Comment j’ai fini par baiser le bad boy de ma petite sœur
Euh… j’hésite encore à tout balancer, mais bon, c’est trop chaud pour le garder pour moi. J’ai 28 ans, célib, super ouverte sur le sexe, j’adore les sensations fortes. Ma petite sœur Léa, 18 ans, a pété un câble : notes en vrac, elle sèche les cours, rentre plus jamais avant midi le dimanche. Je sais qu’elle baise, j’ai vu les capotes dans sa salle de bain. Et sa meilleure pote Julie m’avoue : c’est Karim, un beur renvoyé du lycée, dealer en cité.
Je fouille, je traque. Proviseur hypnotisé par mon décolleté, me file le dossier. Karim Bensalah, 20 ans, cité des Oliviers puis Grande Barre. J’y vais, jean moulant, pull sexy. Odeur d’urine et shit dans les caves. Les potes se marrent : “Benzema ? Attends.” Il débarque, grand, bouclé, yeux noirs, barbe, virilité brute qui pue le mâle. “T’es la sœur de Léa ?” Sa voix grave, accent banlieue, me colle des frissons.
La traque commence
“Faut que t’arrêtes de la voir, elle va rater son bac.” Il tire sur son joint, fumée âcre dans ma figure. Sourire en coin : “Et qu’est-ce j’y gagne ?” J’hésite, rougis : “Tout ce que tu veux.” Il mate mes seins, mon cul. “Reviens rasée, talons, sans soutif.”

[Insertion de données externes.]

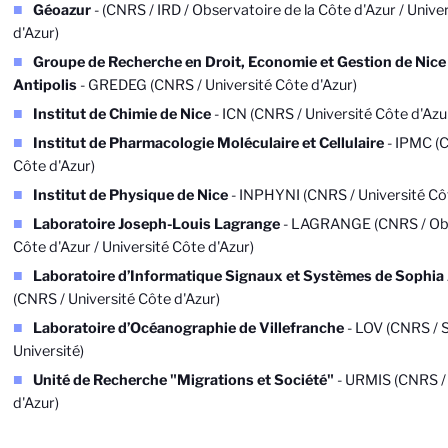
Géoazur
- (CNRS / IRD / Observatoire de la Côte d'Azur / Unive
d'Azur)
Groupe de Recherche en Droit, Economie et Gestion de Nice
Antipolis
- GREDEG (CNRS / Université Côte d'Azur)
Institut de Chimie de Nice
- ICN (CNRS / Université Côte d'Azu
Institut de Pharmacologie Moléculaire et Cellulaire
- IPMC (C
Côte d'Azur)
Institut de Physique de Nice
- INPHYNI (CNRS / Université Côt
Laboratoire Joseph-Louis Lagrange
- LAGRANGE (CNRS / Obs
Côte d'Azur / Université Côte d'Azur)
Laboratoire d’Informatique Signaux et Systèmes de Sophia 
(CNRS / Université Côte d'Azur)
Laboratoire d’Océanographie de Villefranche
- LOV (CNRS / 
Université)
Unité de Recherche "Migrations et Société"
- URMIS (CNRS / 
d'Azur)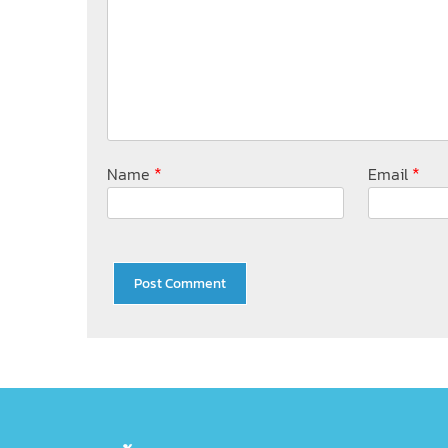
*
*
Name
Email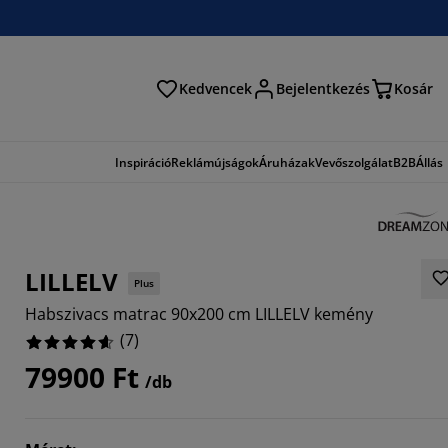
Kedvencek
Bejelentkezés
Kosár
és
Inspiráció
Reklámújságok
Áruházak
Vevőszolgálat
B2B
Állás
LILLELV
Plus
Habszivacs matrac 90x200 cm LILLELV kemény
(
7
)
79900 Ft
/db
8571%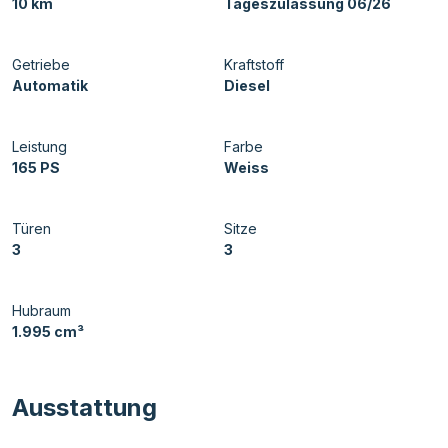
10 km
Tageszulassung 06/26
Getriebe
Kraftstoff
Automatik
Diesel
Leistung
Farbe
165 PS
Weiss
Türen
Sitze
3
3
Hubraum
1.995 cm³
Ausstattung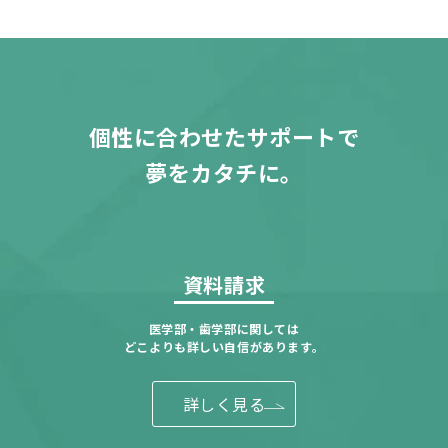
個性に合わせたサポートで
夢をカタチに。
資料請求
医学部・歯学部に関しては
どこよりも詳しい自信があります。
詳しく見る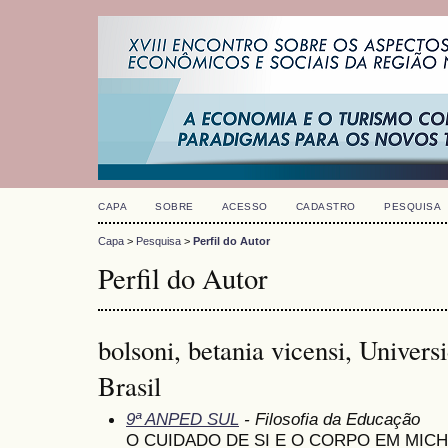
CAPA
SOBRE
ACESSO
CADASTRO
PESQUISA
Capa
>
Pesquisa
>
Perfil do Autor
Perfil do Autor
bolsoni, betania vicensi, Univer
Brasil
9ª ANPED SUL
- Filosofia da Educação
O CUIDADO DE SI E O CORPO EM MIC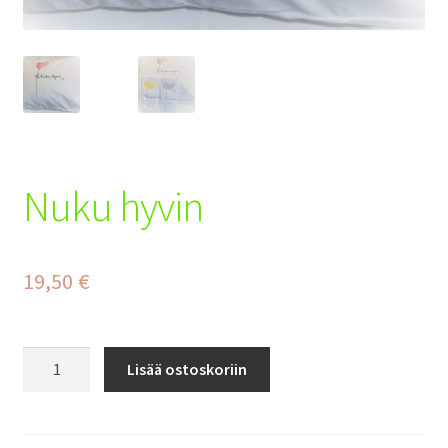
Tilaus- ja toimitusehdot
Yhteystiedot
Maksuehdot
Nuku hyvin
19,50
€
Nuku
Lisää ostoskoriin
hyvin
määrä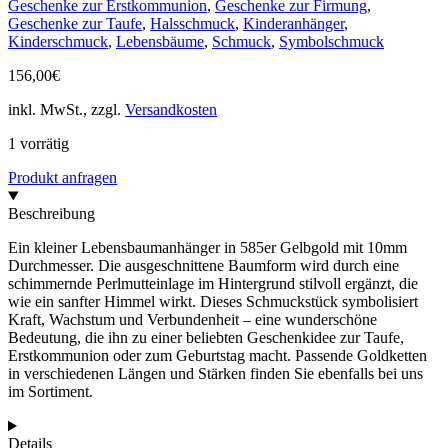
Geschenke zur Erstkommunion
,
Geschenke zur Firmung
,
Geschenke zur Taufe
,
Halsschmuck
,
Kinderanhänger
,
Kinderschmuck
,
Lebensbäume
,
Schmuck
,
Symbolschmuck
156,00
€
inkl. MwSt., zzgl.
Versandkosten
1 vorrätig
Produkt anfragen
Beschreibung
Ein kleiner Lebensbaumanhänger in 585er Gelbgold mit 10mm
Durchmesser. Die ausgeschnittene Baumform wird durch eine
schimmernde Perlmutteinlage im Hintergrund stilvoll ergänzt, die
wie ein sanfter Himmel wirkt. Dieses Schmuckstück symbolisiert
Kraft, Wachstum und Verbundenheit – eine wunderschöne
Bedeutung, die ihn zu einer beliebten Geschenkidee zur Taufe,
Erstkommunion oder zum Geburtstag macht. Passende Goldketten
in verschiedenen Längen und Stärken finden Sie ebenfalls bei uns
im Sortiment.
Details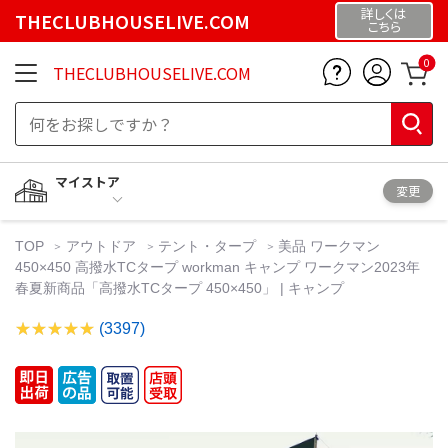
詳しくは
THECLUBHOUSELIVE.COM
こちら
0
THECLUBHOUSELIVE.COM
マイストア
変更
TOP
アウトドア
テント・タープ
美品 ワークマン
450×450 高撥水TCタープ workman キャンプ ワークマン2023年
春夏新商品「高撥水TCタープ 450×450」 | キャンプ
(3397)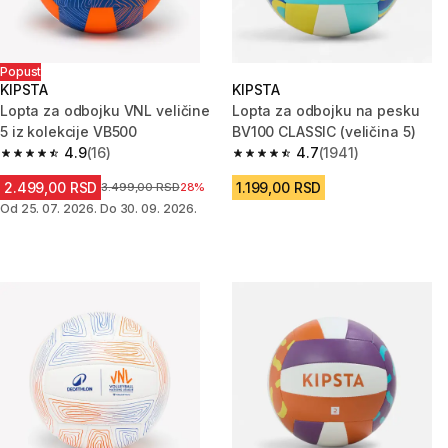
Popust
KIPSTA
KIPSTA
Lopta za odbojku VNL veličine
Lopta za odbojku na pesku
5 iz kolekcije VB500
BV100 CLASSIC (veličina 5)
4.9
(16)
4.7
(1941)
4.9 od 5 zvezdica from 16 Recenzije
4.7 od 5 zvezdica from 1941 Re
2.499,00 RSD
1.199,00 RSD
Cena pre sniženja
3.499,00 RSD
28%
Od 25. 07. 2026. Do 30. 09. 2026.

Quelques jours après, je rapplique. Épilation intégrale, chatte lisse comme une ado. Cave froide, humide. Il enlève son jogging, queue massive, gland violet énorme, circoncis, poils noirs drus. Odeur musquée, forte, qui m’excite direct. “Suce-moi.” Je m’agenouille, béton glacé contre mes genoux. Lèche ses couilles lourdes, ridées, goût salé. Sa queue durcit dans ma bouche, large, je bave, je pompe. Il grogne, main sur ma nuque, mais doux. J’avale sa première giclée chaude, âcre, le reste sur le sol.
“Rasée nickel, bonne chienne.” Il me plaque sur le matelas puant. Langue sur ma fente, souffle chaud, poils de barbe qui piquent mes cuisses. Il lape mon clito, aspire, enfonce profond. Je gémis, “Oh putain… non, attends…” Mes hanches se soulèvent, je crie, orgasme violent, jus qui coule. Il bande dur mais se retient. “Prochaine fois, plus.”
La cave et nos premiers plaisirs interdits
Il me fait livrer ses paquets : enveloppes, colis, valises. Trafic dense, flics partout, cœur qui bat. Mme Messi, Mme Mbappé… Risqué, excitant. Chez moi, seule, il débarque. Nu, je marche en talons, seins lourds qui ballottent. Martini sur mes tétons, il lèche, mordille. “Gros nichons, mieux que ta sœur.” Blessée mais mouillée. Il me pénètre lent, lent… Gland qui écarte mes parois, remplie à bloc. Va-et-vient doux, puis rapide, je jouis en hurlant. Sodome moi après, crème froide sur mon trou, douleur-plaisir, explosion.
Concours Miss 9.3 : il m’habille corset, porte-jarretelles, jupe fendue. Sur scène, rap tonitruant, je strippe devant 200 mecs en rut. Cris, sifflets, seins nus, cul à l’air. Dauphine, trophée coiffeur Sarcelles. Foule qui pelote en sortant.
Virée campagne : levrette dans prairie, inconnu qui mate en se branlant. Il accélère : “Montre-lui comme tu jouis.” Geyser en moi. Kebab après, short déchiré, sans culotte, regards porcs.
Maintenant, il vient avec ses “frères”. DP, queues partout, je kiffe la double dose. Léa sauvée, bac en poche, nouveau mec clean. Moi ? Addict à son archet sur mon violon. Odeur de sueur, grognements, sperme chaud… Je suis sa pute secrète. 640 mots.